Splitting Infinitives

Almost no one recognizes split infinitives.

An infinitive is a verb form often preceded by the word to. For example, "It’s a good idea to plan your writing." and "I asked my students to write an essay." To split an infinitive means to write an adverb or other element between the word to and the verb. For example, some contend that the phrase "to boldly go where no one has gone before" is incorrect because the adverb boldly separates the word to from the verb go.

According to the Usage Panel of the American Heritage Dictionary of the English Language  (Third Edition, 1992), people writing in English have split infinitives since the 14th century. However, in the 19th century, grammarians began to condemn this usage. The Usage Panel goes on to say "No plausible rationale has ever been advanced for the rule, though it may arise from a hazy notion that because the Latin infinitive is a single word, the equivalent English construction must be treated as if it were indivisible."

The Usage Panel points out that writers are sometime wise not to split an infinitive—some sentences are clearer when an adverb is elsewhere than between to and the verb. However, they also point out that the attempt to avoid splitting the infinitive can sometimes have unfortunate results. They say that in "We expect our output to more than double in a year," the phrase "more than" is intrinsic to the sense of the infinitive phrase. "Only to call Mary…." "To only call Mary…." and "To call only Mary…." obviously mean three different things.

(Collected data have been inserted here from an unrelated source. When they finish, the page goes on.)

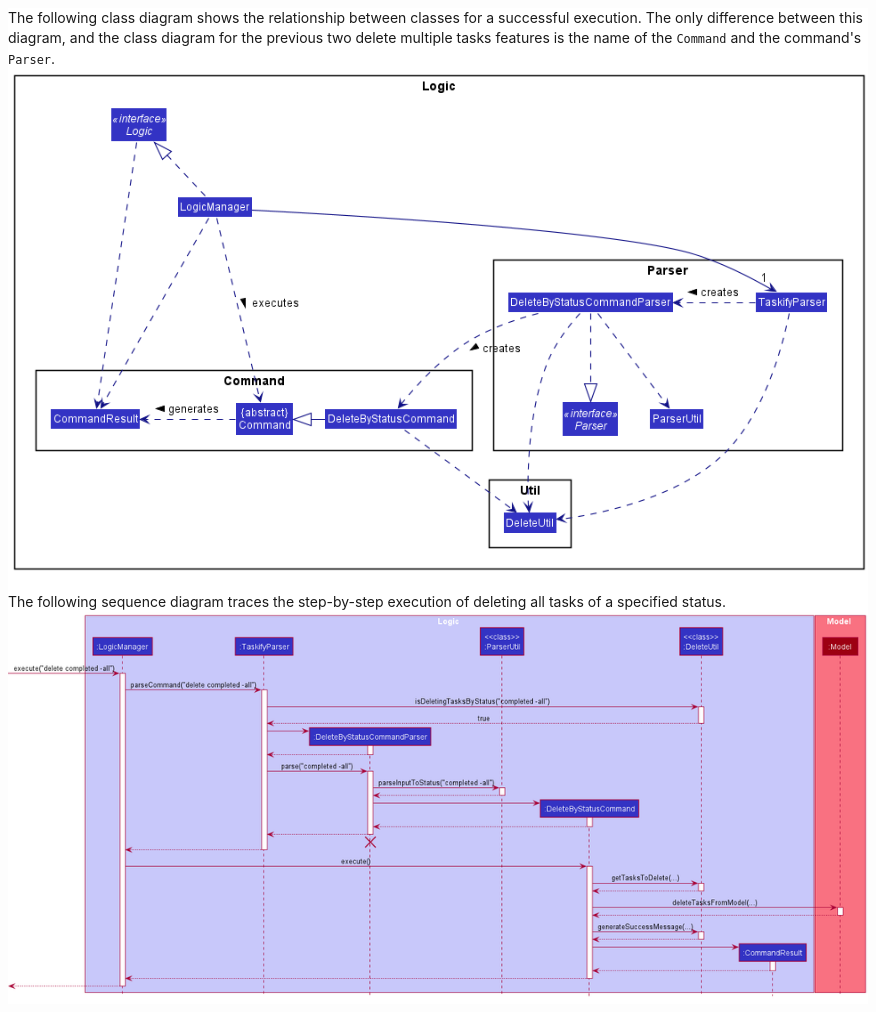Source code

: 
The following class diagram shows the relationship between classes for a successful execution. The only difference 
between this diagram, and the class
diagram for the previous two delete multiple tasks features is the name of the `Command` and the command's `Parser`.
![](images/DeleteByStatusClassDiag.png)

The following sequence diagram traces the step-by-step execution of deleting all tasks of a specified status.
![](images/DeleteByStatusSeqDiag.png)
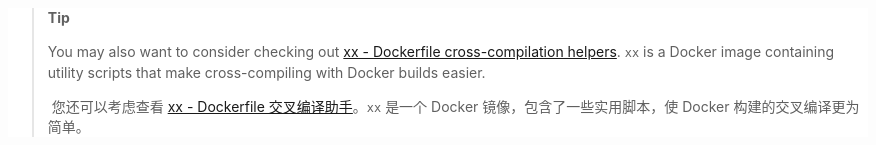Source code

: > **Tip**
>
> You may also want to consider checking out [xx - Dockerfile cross-compilation helpers](https://github.com/tonistiigi/xx). `xx` is a Docker image containing utility scripts that make cross-compiling with Docker builds easier.
>
> ​	您还可以考虑查看 [xx - Dockerfile 交叉编译助手](https://github.com/tonistiigi/xx)。`xx` 是一个 Docker 镜像，包含了一些实用脚本，使 Docker 构建的交叉编译更为简单。
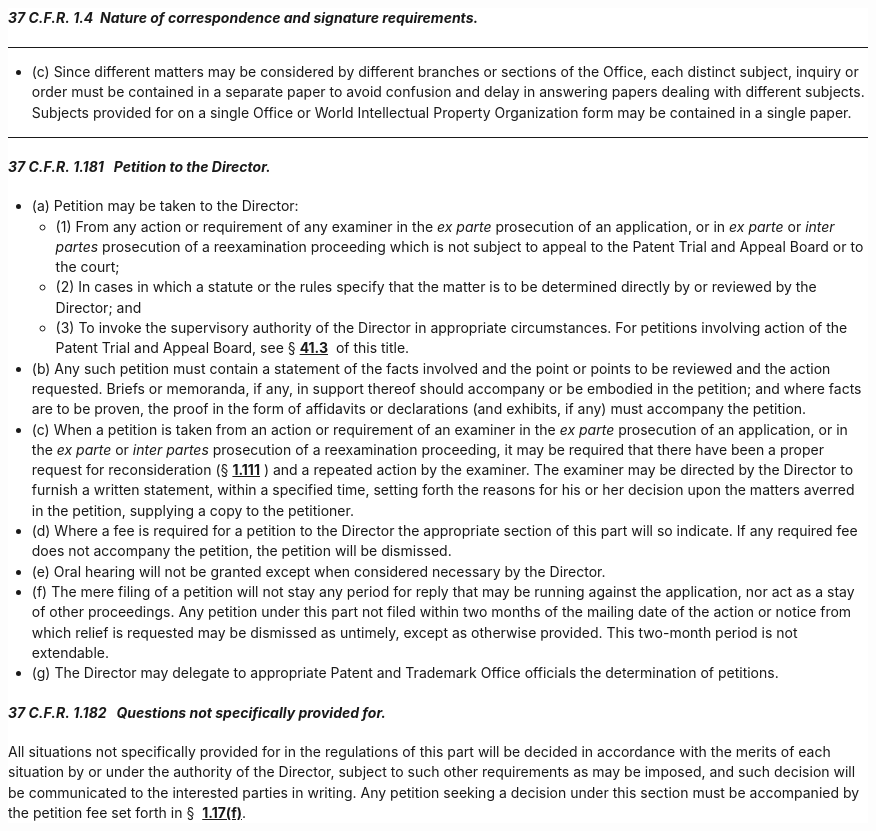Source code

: #### _37 C.F.R. 1.4  Nature of correspondence and signature requirements._

*****

- (c) Since different matters may be considered by different branches or sections of the Office, each distinct subject, inquiry or order must be contained in a separate paper to avoid confusion and delay in answering papers dealing with different subjects. Subjects provided for on a single Office or World Intellectual Property Organization form may be contained in a single paper.

*****

#### _37 C.F.R. 1.181   Petition to the Director._

- (a) Petition may be taken to the Director:
    - (1) From any action or requirement of any examiner in the _ex parte_ prosecution of an application, or in _ex parte_ or _inter partes_ prosecution of a reexamination proceeding which is not subject to appeal to the Patent Trial and Appeal Board or to the court;
    - (2) In cases in which a statute or the rules specify that the matter is to be determined directly by or reviewed by the Director; and
    - (3) To invoke the supervisory authority of the Director in appropriate circumstances. For petitions involving action of the Patent Trial and Appeal Board, see § **[41.3](https://mpep.uspto.gov/RDMS/MPEP/print?version=current&href=d0e115995.html#//d0e355820.html)**  of this title.
- (b) Any such petition must contain a statement of the facts involved and the point or points to be reviewed and the action requested. Briefs or memoranda, if any, in support thereof should accompany or be embodied in the petition; and where facts are to be proven, the proof in the form of affidavits or declarations (and exhibits, if any) must accompany the petition.
- (c) When a petition is taken from an action or requirement of an examiner in the _ex parte_ prosecution of an application, or in the _ex parte_ or _inter partes_ prosecution of a reexamination proceeding, it may be required that there have been a proper request for reconsideration (§ **[1.111](https://mpep.uspto.gov/RDMS/MPEP/print?version=current&href=d0e115995.html#//d0e322449.html)** ) and a repeated action by the examiner. The examiner may be directed by the Director to furnish a written statement, within a specified time, setting forth the reasons for his or her decision upon the matters averred in the petition, supplying a copy to the petitioner.
- (d) Where a fee is required for a petition to the Director the appropriate section of this part will so indicate. If any required fee does not accompany the petition, the petition will be dismissed.
- (e) Oral hearing will not be granted except when considered necessary by the Director.
- (f) The mere filing of a petition will not stay any period for reply that may be running against the application, nor act as a stay of other proceedings. Any petition under this part not filed within two months of the mailing date of the action or notice from which relief is requested may be dismissed as untimely, except as otherwise provided. This two-month period is not extendable.
- (g) The Director may delegate to appropriate Patent and Trademark Office officials the determination of petitions.

#### _37 C.F.R. 1.182   Questions not specifically provided for._

All situations not specifically provided for in the regulations of this part will be decided in accordance with the merits of each situation by or under the authority of the Director, subject to such other requirements as may be imposed, and such decision will be communicated to the interested parties in writing. Any petition seeking a decision under this section must be accompanied by the petition fee set forth in §  **[1.17(f)](https://mpep.uspto.gov/RDMS/MPEP/print?version=current&href=d0e115995.html#//eff_20130320_d0e315199.html##eff_20130320_d0e315345)**.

Charlie Einstein in his stylebook How to Communicate, points out that, if you follow this "rule" against splitting infinitives, you needlessly confuse sentences such as "I told him to clearly translate written queries from the Syrian, Bulgarian, and Nigerian delegations, as well as the British."

In The Write Way, Richard Lederer and Richard Downs say writers who have split infinitives include Sir Philip Sidney, John Donne, Samuel Pepys, Samuel Johnson, George Eliot, Matthew Arnold, Thomas Hardy, Benjamin Franklin, Abraham Lincoln, Oliver Wendell Holmes, Emily Dickinson, and Henry James.

Lederer and Downs quote James Thurber as writing, "When I split an infinitive, it is going to damn well stay split." They also contend that George Bernard Shaw wrote to the Times of London about someone who had changed the split infinitives in Shaw’s writing, saying, "I call for the immediate dismissal of this pedant. It is of no consequence whether he decides to go quickly or to quickly go or quickly to go. The important thing is that he should go at once."